Nadie duda de que hay riesgos de seguridad, pero estos son micro, no macro. Se sabe claramente de regiones específicas azotadas por el conflicto generado por la droga y la minería ilegal. Se necesita más Policía que Ejército. Más detenciones que muertos. El problema es que parecería que Duque no ve un dilema. El elogio al exministro Botero fue demasiado. Actuar como si no hubiera nada, como si Botero se fue porque sí, es un síntoma peligroso de desinterés. Y 10 días después de las elecciones regionales, aún más. Preocupa la desatención de Duque, como si no fuera con él. La investigación del bombardeo le tocará: ¿cuándo le contaron que había menores? ¿Qué hizo para evitar otra masacre? ¿Se implementarán las reformas a los procedimientos? También debe responder por las dificultades. Pero por el momento no hay indicio alguno de que piense cambiar de camino. Es el peor de los mundos: un presidente indiferente a la coyuntura política.
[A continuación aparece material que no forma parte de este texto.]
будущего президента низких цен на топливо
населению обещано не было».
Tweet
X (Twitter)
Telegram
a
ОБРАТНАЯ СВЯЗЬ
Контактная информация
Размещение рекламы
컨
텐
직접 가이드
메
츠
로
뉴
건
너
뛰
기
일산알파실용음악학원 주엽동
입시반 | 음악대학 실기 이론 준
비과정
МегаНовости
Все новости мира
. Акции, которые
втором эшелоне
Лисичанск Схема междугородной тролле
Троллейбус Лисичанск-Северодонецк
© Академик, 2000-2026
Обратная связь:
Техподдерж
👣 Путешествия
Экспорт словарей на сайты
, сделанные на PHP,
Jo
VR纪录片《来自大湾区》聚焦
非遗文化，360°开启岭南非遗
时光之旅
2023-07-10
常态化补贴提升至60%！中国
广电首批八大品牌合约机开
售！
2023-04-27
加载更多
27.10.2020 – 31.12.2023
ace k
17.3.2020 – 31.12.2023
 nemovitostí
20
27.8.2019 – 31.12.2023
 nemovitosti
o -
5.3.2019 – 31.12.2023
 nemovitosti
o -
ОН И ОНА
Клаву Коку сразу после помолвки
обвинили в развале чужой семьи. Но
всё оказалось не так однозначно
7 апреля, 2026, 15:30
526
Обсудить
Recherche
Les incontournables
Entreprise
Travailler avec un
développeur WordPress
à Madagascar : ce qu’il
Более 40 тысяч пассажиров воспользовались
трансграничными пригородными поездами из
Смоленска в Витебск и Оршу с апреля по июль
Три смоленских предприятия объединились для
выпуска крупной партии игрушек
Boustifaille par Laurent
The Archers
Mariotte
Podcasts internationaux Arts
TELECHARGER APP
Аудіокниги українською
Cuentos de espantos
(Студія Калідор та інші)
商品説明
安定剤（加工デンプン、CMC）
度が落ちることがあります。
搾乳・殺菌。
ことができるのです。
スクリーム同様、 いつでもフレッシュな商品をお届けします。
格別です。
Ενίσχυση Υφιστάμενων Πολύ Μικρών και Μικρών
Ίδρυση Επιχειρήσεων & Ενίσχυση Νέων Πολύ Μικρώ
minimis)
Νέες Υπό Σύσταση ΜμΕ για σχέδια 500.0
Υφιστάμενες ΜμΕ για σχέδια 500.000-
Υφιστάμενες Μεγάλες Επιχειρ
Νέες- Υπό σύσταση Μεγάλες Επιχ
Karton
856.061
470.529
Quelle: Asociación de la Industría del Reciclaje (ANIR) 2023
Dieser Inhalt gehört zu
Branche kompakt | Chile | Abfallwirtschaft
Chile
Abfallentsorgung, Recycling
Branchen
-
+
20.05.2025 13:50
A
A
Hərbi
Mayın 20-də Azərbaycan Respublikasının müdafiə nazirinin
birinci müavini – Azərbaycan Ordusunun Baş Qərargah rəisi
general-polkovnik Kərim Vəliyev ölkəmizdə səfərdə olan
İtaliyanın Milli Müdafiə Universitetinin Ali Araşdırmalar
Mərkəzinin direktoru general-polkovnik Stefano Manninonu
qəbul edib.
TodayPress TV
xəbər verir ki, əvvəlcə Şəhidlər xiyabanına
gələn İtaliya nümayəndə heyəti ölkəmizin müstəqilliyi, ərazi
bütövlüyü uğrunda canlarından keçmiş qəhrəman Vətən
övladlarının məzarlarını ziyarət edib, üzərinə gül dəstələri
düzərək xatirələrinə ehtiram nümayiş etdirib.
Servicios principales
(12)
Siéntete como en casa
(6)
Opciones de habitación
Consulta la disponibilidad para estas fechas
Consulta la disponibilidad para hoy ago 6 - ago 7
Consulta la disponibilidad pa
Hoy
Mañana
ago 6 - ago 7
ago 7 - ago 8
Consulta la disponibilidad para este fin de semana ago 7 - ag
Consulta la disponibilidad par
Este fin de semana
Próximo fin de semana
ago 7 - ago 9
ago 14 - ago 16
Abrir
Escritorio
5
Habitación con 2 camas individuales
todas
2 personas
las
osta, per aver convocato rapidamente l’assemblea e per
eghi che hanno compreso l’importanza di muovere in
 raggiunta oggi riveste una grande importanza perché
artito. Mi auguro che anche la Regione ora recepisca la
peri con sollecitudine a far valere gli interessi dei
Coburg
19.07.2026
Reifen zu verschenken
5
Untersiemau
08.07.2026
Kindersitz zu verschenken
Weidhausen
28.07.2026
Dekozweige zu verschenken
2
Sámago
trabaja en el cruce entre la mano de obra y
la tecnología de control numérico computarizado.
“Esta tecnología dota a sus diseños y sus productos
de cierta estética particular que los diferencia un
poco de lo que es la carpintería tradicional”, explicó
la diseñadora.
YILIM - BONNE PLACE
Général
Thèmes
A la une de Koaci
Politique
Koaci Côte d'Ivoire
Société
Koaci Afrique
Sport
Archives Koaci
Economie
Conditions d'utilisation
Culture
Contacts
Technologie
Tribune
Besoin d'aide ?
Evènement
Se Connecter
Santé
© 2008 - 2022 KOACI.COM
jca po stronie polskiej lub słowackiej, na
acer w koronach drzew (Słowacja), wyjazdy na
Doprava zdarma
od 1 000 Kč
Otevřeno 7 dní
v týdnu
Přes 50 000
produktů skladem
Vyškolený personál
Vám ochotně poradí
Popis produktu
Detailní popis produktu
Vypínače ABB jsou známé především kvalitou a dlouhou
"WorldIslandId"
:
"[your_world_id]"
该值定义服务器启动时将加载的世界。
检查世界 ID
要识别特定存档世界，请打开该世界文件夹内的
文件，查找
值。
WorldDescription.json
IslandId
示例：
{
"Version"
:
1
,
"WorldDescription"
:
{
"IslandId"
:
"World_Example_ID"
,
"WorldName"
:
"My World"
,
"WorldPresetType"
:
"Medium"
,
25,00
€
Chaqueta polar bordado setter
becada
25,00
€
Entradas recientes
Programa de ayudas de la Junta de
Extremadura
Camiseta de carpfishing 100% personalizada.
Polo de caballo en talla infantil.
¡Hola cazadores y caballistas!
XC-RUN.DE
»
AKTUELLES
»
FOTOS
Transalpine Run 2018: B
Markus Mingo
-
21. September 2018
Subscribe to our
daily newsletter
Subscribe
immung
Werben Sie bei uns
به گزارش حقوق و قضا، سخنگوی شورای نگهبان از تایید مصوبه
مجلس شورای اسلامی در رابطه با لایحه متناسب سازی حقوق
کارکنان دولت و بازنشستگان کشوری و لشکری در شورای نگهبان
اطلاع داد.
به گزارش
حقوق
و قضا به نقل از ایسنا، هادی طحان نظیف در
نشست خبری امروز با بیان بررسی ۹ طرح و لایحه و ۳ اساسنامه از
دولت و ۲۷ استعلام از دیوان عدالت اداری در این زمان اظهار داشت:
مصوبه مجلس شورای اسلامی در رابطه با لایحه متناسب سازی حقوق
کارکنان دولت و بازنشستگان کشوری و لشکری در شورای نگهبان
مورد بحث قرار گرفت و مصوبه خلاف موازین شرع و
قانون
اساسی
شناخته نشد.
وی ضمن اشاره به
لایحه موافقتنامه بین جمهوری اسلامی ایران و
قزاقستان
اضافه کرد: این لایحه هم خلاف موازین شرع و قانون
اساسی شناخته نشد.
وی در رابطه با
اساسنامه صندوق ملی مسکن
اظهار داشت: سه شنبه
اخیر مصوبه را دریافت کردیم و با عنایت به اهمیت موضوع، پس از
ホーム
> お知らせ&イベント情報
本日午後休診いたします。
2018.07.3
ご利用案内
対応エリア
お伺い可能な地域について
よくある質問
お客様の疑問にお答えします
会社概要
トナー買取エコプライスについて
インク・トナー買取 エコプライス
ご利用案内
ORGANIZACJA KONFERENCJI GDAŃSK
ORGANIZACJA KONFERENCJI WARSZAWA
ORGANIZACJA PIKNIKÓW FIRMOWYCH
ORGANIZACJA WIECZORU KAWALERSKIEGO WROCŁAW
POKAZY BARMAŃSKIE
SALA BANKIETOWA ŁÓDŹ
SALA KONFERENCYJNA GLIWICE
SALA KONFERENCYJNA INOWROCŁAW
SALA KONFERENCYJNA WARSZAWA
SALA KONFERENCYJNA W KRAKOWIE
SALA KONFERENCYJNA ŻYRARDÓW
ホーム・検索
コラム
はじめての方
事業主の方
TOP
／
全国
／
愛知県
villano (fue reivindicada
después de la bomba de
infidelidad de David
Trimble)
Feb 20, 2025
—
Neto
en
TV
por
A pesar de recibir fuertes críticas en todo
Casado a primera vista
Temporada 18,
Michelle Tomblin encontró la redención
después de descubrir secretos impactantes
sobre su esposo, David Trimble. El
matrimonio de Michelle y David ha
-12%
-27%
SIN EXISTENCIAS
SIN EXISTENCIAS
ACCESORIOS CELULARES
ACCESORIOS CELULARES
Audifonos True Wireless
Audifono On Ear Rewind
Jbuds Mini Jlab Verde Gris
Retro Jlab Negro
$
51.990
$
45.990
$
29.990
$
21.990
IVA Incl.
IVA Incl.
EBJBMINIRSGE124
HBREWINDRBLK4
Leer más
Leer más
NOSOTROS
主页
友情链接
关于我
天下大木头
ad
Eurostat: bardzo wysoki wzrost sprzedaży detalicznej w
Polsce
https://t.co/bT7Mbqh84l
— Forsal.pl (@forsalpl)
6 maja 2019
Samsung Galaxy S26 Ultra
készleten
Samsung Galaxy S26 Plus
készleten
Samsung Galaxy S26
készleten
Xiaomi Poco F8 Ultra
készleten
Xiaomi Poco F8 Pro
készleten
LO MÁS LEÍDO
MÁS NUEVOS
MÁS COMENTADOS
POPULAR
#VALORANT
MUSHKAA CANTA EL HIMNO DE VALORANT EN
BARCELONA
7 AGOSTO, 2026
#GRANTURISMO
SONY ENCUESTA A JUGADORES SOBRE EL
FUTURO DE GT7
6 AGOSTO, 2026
La coyuntura es fundamental para entender a Colombia. No es posible gobernar sin ella, como parece ser la intención del mandatario. El 21 de noviembre habrá un paro nacional y el homenaje al exministro le metió oxígeno al descontento. Hay que medir con cabeza fría la crisis y no buscar una salida fácil. La presidencia de Iván Duque depende de cómo actúe en las próximas semanas. Es así de crítico.